Infine il decreto prevede un peggioramento delle condizioni per chi riesce ad arrivare in Italia via mare: saranno snellite le procedure per realizzare nuovi centri di permanenza per i rimpatri (CPR), cioè i centri di detenzione per le persone che non hanno un permesso di soggiorno valido per rimanere in Italia. Il governo ha fatto sapere di volerne costruire uno in ogni regione (oggi sono una decina). Ormai da anni i CPR vengono criticati dalle associazioni che si occupano di diritti umani per le condizioni disumane e degradanti in cui vengono ospitati i detenuti. Furono aperti nel 2016 dal ministro dell’Interno Marco Minniti per sostituire i vecchi CIE.
Infine il governo ha annunciato la revoca del permesso di soggiorno per protezione speciale, introdotto nel 2020 dalla ministra dell’Interno Luciana Lamorgese per ripristinare un permesso di soggiorno simile a quello per ragioni umanitarie, cancellato da Salvini nel 2018 quando era ministro dell’Interno nel primo governo Conte. Viene garantito a persone che rischiano di essere perseguite per la loro etnia o religione nel paese di provenienza, quindi ha criteri più laschi rispetto alle altre forme di asilo. Nel 2021 l’hanno ottenuta 6.329 persone su un totale di 23.197 che hanno ricevuto una forma di protezione internazionale.
Secondo Maurizio Ambrosini, che insegna Sociologia delle migrazioni all’università Statale di Milano, la protezione speciale «era un’opportunità per tutelare chi, pur non avendo ottenuto il riconoscimento come rifugiato, aveva compiuto dei passi verso l’integrazione sociale, per esempio avendo imparato l’italiano e trovato un lavoro.
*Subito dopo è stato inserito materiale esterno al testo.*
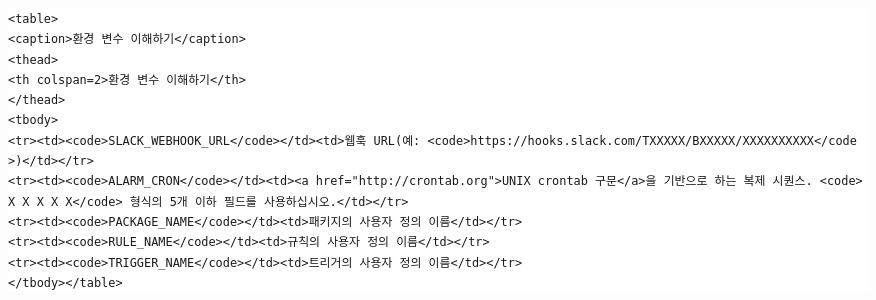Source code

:     <table>
    <caption>환경 변수 이해하기</caption>
    <thead>
    <th colspan=2>환경 변수 이해하기</th>
    </thead>
    <tbody>
    <tr><td><code>SLACK_WEBHOOK_URL</code></td><td>웹훅 URL(예: <code>https://hooks.slack.com/TXXXXX/BXXXXX/XXXXXXXXXX</code>)</td></tr>
    <tr><td><code>ALARM_CRON</code></td><td><a href="http://crontab.org">UNIX crontab 구문</a>을 기반으로 하는 복제 시퀀스. <code>X X X X X</code> 형식의 5개 이하 필드를 사용하십시오.</td></tr>
    <tr><td><code>PACKAGE_NAME</code></td><td>패키지의 사용자 정의 이름</td></tr>
    <tr><td><code>RULE_NAME</code></td><td>규칙의 사용자 정의 이름</td></tr>
    <tr><td><code>TRIGGER_NAME</code></td><td>트리거의 사용자 정의 이름</td></tr>
    </tbody></table>


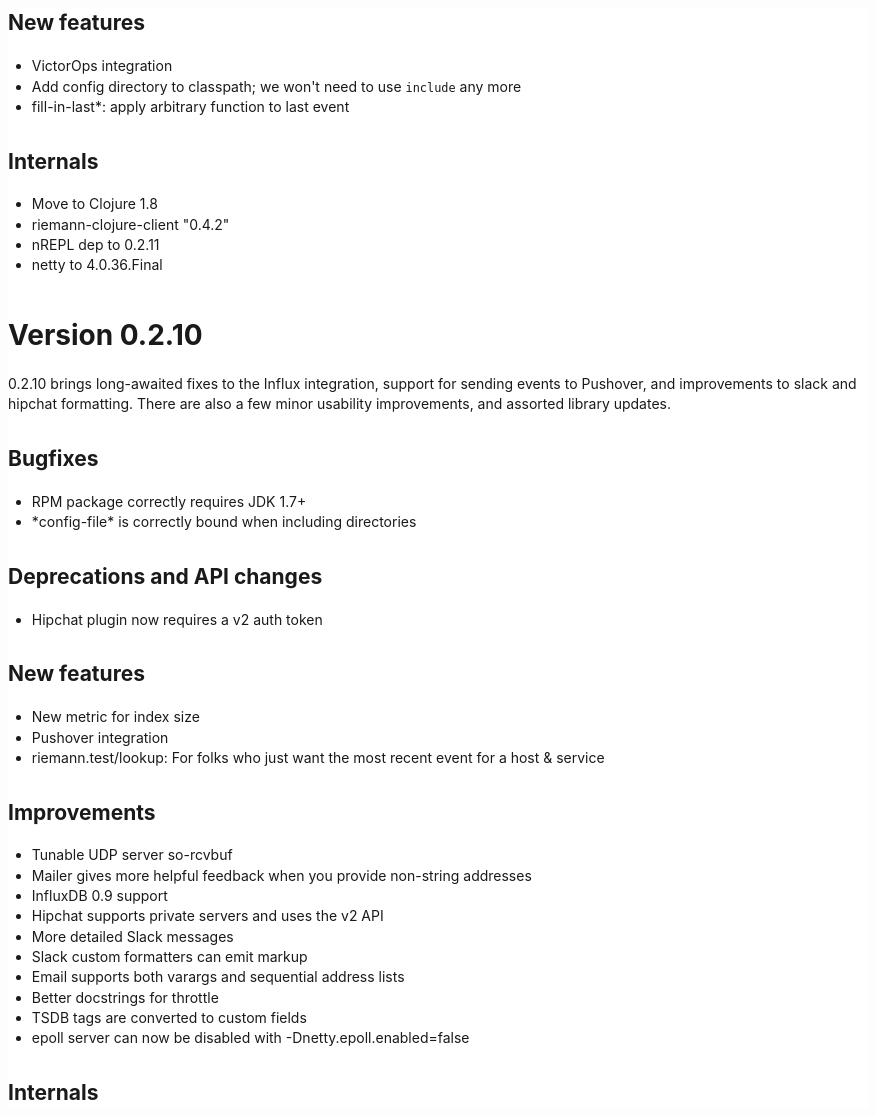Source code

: ## New features

- VictorOps integration
- Add config directory to classpath; we won't need to use `include` any more
- fill-in-last*: apply arbitrary function to last event

## Internals

- Move to Clojure 1.8
- riemann-clojure-client "0.4.2"
- nREPL dep to 0.2.11
- netty to 4.0.36.Final

# Version 0.2.10

0.2.10 brings long-awaited fixes to the Influx integration, support for sending
events to Pushover, and improvements to slack and hipchat formatting. There are
also a few minor usability improvements, and assorted library updates.

## Bugfixes

- RPM package correctly requires JDK 1.7+
- \*config-file\* is correctly bound when including directories

## Deprecations and API changes

- Hipchat plugin now requires a v2 auth token

## New features

- New metric for index size
- Pushover integration
- riemann.test/lookup: For folks who just want the most recent event for a host
  & service

## Improvements

- Tunable UDP server so-rcvbuf
- Mailer gives more helpful feedback when you provide non-string addresses
- InfluxDB 0.9 support
- Hipchat supports private servers and uses the v2 API
- More detailed Slack messages
- Slack custom formatters can emit markup
- Email supports both varargs and sequential address lists
- Better docstrings for throttle
- TSDB tags are converted to custom fields
- epoll server can now be disabled with -Dnetty.epoll.enabled=false

## Internals

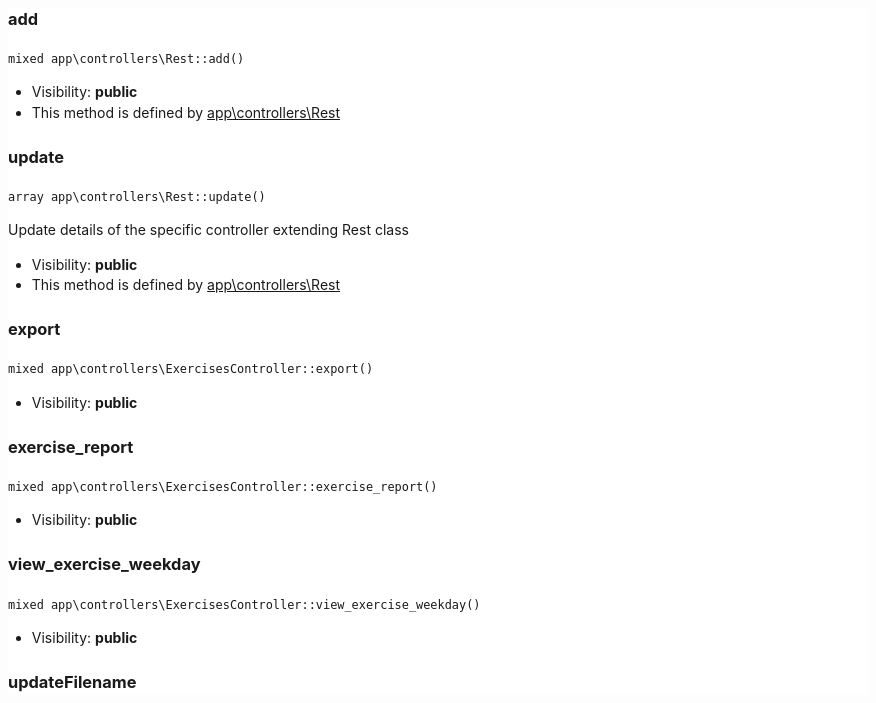 ### add

    mixed app\controllers\Rest::add()





* Visibility: **public**
* This method is defined by [app\controllers\Rest](app-controllers-Rest.md)




### update

    array app\controllers\Rest::update()

Update details of the specific controller extending Rest class



* Visibility: **public**
* This method is defined by [app\controllers\Rest](app-controllers-Rest.md)




### export

    mixed app\controllers\ExercisesController::export()





* Visibility: **public**




### exercise_report

    mixed app\controllers\ExercisesController::exercise_report()





* Visibility: **public**




### view_exercise_weekday

    mixed app\controllers\ExercisesController::view_exercise_weekday()





* Visibility: **public**




### updateFilename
Ricacciarlo nell’ombra, ossia in mezzo a una strada, sarà un dramma per lui e un problema per tutti». Non è chiaro perché il governo voglia cancellarla: nella conferenza stampa Meloni ha semplicemente detto che si era «allargata a dismisura», cioè forse era stata garantita a numero di persone superiore a quello che il governo ritiene accettabile.